■ BRIEF 1
Can you rewrite the paragraph in the storm forecasting post that begins "The forecast guidance is shared directly" as a brief list that keeps its main facts?
■ BRIEF 2
Would you copy the storm forecasting post word for word, starting at "When a storm" and ending at "National Park Service."?
■ BRIEF 3
What might come next in the storm forecasting post? Write a continuation that picks up after its final sentence.

■ TEXT SECTION
☆ ☆ ☆ ☆ ☆
Posted Aug. 28, 2015
Casey Dietrich is a faculty member in North Carolina State University’s Department of Civil, Construction, and Environmental Engineering. He focuses on the development of computational models for wind, waves and coastal circulation, and their application to high-resolution simulations of ocean behavior.
Research supported by North Carolina Sea Grant is feeding into emergency planning efforts as Tropical Storm Erika tracks toward the continental United States.
Even as the storm is hundreds of miles away, I am part of a team providing guidance for hurricane waves and coastal flooding — information shared directly with emergency managers and weather forecasters to support their decisions to be made within North Carolina.
This is a great opportunity to share our research in a meaningful way. We want our models to be useful, and we want to use our experiences during storm events to improve our models over a longer time frame.
When a storm is forecasted to affect our coastline, the Coastal Emergency Risks Assessment group uses computer models to simulate the behavior of the coastal ocean. These models rely on the official forecasts from the National Hurricane Center for the storm’s track, size and intensity, and then they predict its impacts on the waves and storm surge.
The forecast guidance is shared directly with county-level emergency managers, forecasters at the regional offices of the National Weather Service, and engineers with the N.C. Department of Public Safety. These groups also share with other critical state agencies, such as the N.C. Department of Transportation and federal partners such as the National Park Service.
This guidance is offered in formats familiar to them, and is generated by tools developed at NC State University as part of a Sea Grant project, mentioned in an earlier blog post.
☆ ☆ ☆ ☆ ☆
Camera calibration data
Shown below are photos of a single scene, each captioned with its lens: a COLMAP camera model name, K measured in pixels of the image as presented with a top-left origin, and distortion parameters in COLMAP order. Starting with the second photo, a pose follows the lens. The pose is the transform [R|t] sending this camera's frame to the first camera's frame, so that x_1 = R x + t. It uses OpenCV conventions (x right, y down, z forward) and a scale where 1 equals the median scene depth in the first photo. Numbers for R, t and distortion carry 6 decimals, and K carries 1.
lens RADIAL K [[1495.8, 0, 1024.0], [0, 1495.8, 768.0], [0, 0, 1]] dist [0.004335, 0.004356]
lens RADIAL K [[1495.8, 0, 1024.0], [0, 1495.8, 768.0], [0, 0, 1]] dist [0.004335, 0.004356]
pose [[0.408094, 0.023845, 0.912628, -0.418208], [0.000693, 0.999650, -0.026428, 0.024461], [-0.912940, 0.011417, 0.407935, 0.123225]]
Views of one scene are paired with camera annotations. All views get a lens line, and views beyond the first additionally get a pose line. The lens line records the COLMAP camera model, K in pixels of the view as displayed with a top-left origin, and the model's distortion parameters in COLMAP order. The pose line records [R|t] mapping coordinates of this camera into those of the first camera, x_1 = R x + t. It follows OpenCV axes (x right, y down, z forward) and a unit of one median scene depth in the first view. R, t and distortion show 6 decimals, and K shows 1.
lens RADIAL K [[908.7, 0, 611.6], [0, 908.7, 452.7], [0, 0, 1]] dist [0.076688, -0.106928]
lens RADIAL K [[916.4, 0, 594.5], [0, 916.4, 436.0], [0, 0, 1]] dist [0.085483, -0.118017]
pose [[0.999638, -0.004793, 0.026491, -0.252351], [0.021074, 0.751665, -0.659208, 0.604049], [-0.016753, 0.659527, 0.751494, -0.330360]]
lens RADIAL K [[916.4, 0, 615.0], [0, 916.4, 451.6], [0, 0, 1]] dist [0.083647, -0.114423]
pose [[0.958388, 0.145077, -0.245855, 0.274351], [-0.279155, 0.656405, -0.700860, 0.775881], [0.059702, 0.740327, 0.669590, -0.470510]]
☆ ☆ ☆ ☆ ☆
■ RESPONSE 1
Forecast guidance goes directly to:
- County-level emergency managers
- Forecasters at the regional offices of the National Weather Service
- Engineers with the N.C. Department of Public Safety

These groups pass it on to:
- Other critical state agencies, such as the N.C. Department of Transportation
- Federal partners, such as the National Park Service

■ RESPONSE 2
When a storm is forecasted to affect our coastline, the Coastal Emergency Risks Assessment group uses computer models to simulate the behavior of the coastal ocean. These models rely on the official forecasts from the National Hurricane Center for the storm’s track, size and intensity, and then they predict its impacts on the waves and storm surge.
The forecast guidance is shared directly with county-level emergency managers, forecasters at the regional offices of the National Weather Service, and engineers with the N.C. Department of Public Safety. These groups also share with other critical state agencies, such as the N.C. Department of Transportation and federal partners such as the National Park Service.

■ RESPONSE 3
During Erika and other storms, this guidance about wave heights and flooding levels is being shared every six hours. After the storm, the researchers will continue to improve both the accuracy of the forecasts and their utility during storm events, by working closely with end users around the state.
“This iterative process is a great example of Sea Grant researchers working directly with our partners who need accurate information in formats that can be used readily,” notes John Fear, Sea Grant’s deputy director.
Editor’s note: North Carolina Sea Grant also has been a long-term partner in CI-FLOW — the Coastal and Inland Flooding Observation and Warning project — led by the National Severe Storms Laboratory of the National Oceanic and Atmospheric Administration. CI-FLOW system captures the complex interaction between rainfall, river flows, waves, tides and storm surge, and how they impact water levels in the Tar-Pamlico and Neuse rivers and the Pamlico Sound in North Carolina. CI-FLOW data and output are included in the CERA forecasting. Check out the CI-FLOW website for the full listing of partners.